Massive Cyberangriffe auf Belgiens Chinamission

Die belgische Wirtschaftsmission, die diese Woche in China war, ist Opfer massiver Cyberangriffe geworden. Das sagt die Sicherheitsfirma Secutec.

Rund um das Hotel, in dem die Delegation wohnte, wurden Mobilfunkmasten aufgestellt, so dass der gesamte mobile Verkehr abgefangen werden konnte.

Secutec vermutet, dass die chinesische Staatssicherheit hinter den Angriffen steckt. Der Secutec-Chef, der in China mit dabei war, registrierte zu einem bestimmten Zeitpunkt mehr als 130 Cyberangriffe pro Stunde. Andere Länder führten auch Cyberangriffe durch. Doch die Angriffe in China seien auffallend viele, so Geert Baudewijns von Secutec im VRT-Radio am Morgen. „Das sind automatische robotisierte Angriffe. Wir wussten, dass so etwas passieren würde. Die Frage war, ob das typische Angriffe sein würden. Wir hatten allerdings nicht damit gerechnet, dass es so viele sein würden und schon gar nicht in den ersten Tagen.“

Weiter führte er aus, dass es die Hacker vor allem auf Passwörter abgesehen hätten, aber auch nach Informationen zu Politik und Produktinformationen von großen Organisationen suchten.

Die belgische Delegation war auf die Cyberangriffe vorbereitet. Die Teilnehmer erhielten Telefone, die nach der Mission weggeworfen wurden.

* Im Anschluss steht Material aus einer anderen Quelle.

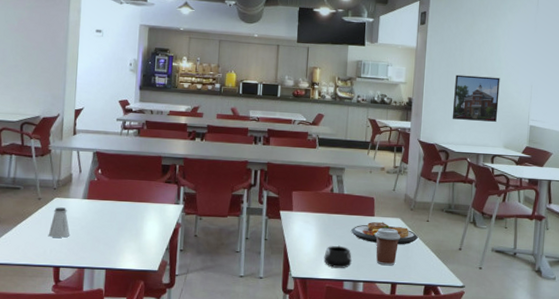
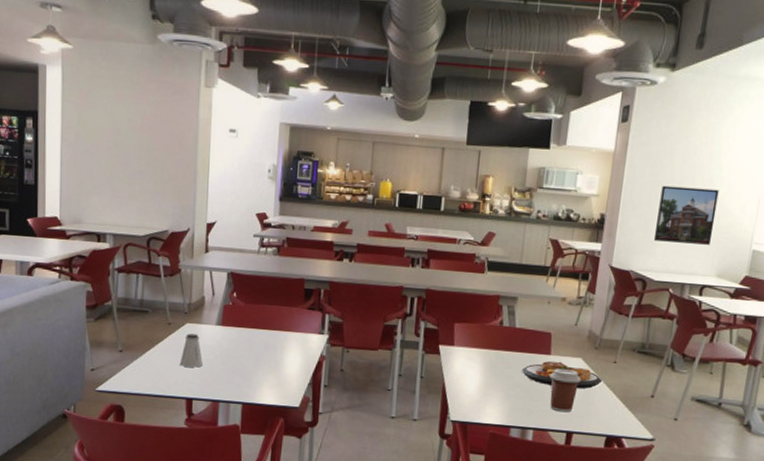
mug: present [324,245,352,268] -> none [488,387,522,413]

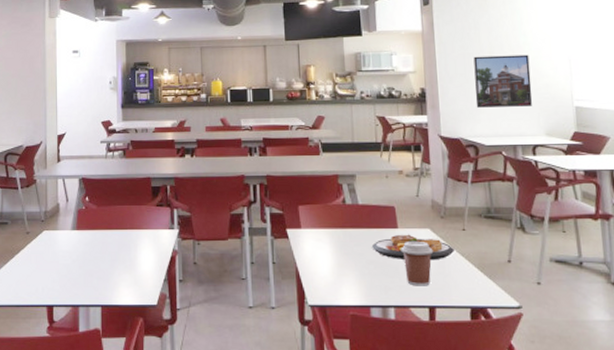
saltshaker: present [179,333,204,368] -> none [39,240,62,274]

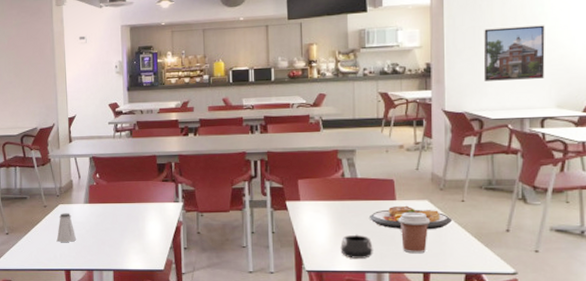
saltshaker: none [39,240,62,274] -> present [56,213,77,242]
mug: none [343,265,377,292] -> present [340,234,373,259]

Der Vorteil, so sagte Baudewijns auch noch, sei gewesen, dass die belgische Delegation mit Prinzessin Astrid, verschiedenen Ministern und Dutzenden von Unternehmen nur für wenige Tage im Land blieben. Das bedeutete, dass die Hacker keine Zeit hatten, sich hinter komplizierten Konstruktionen zu verstecken und sofort loslegen mussten.

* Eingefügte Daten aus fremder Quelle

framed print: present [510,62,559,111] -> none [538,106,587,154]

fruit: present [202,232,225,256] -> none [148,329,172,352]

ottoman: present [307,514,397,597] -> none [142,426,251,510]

Baudewijns selbst benutzte das so genannte "Honeypot"-System, bei dem er eine Reihe von PCs nach China brachte - einige stark gesichert, andere nicht -, um zu sehen, was passieren würde. Er merkte sehr schnell, dass von mehreren Servern aus systematische Versuche unternommen wurden, in die PCs einzudringen, eine Art "Stresstest". Laut dem Cyberexperten sollen sogar bei ihm zwei Versuche unternommen worden sein, um eine Anwendung zu installieren, so dass er in Zukunft, wenn er wieder in Belgien sei, weiterhin beobachtet werden könne.

Der Experte befürchtet, dass einige teilnehmende Unternehmen die Gefahr unterschätzt hätten. "Ich kann nur jedem raten, alle Geräte zurückzusetzen und alle Passwörter zu ändern, wenn sie nach Hause kommen", heißt es. Mit dem, was er in China gesehen habe, werde Baudewijns nun auch eine Reihe von Empfehlungen für zukünftige Besuche in das Land formulieren.

Die belgische Staatssicherheit hatte bereits vor der Gefahr der Cyberspionage in China gewarnt. Den Teilnehmern der Mission wurde empfohlen, eine Reihe von Vorsichtsmaßnahmen zu ergreifen.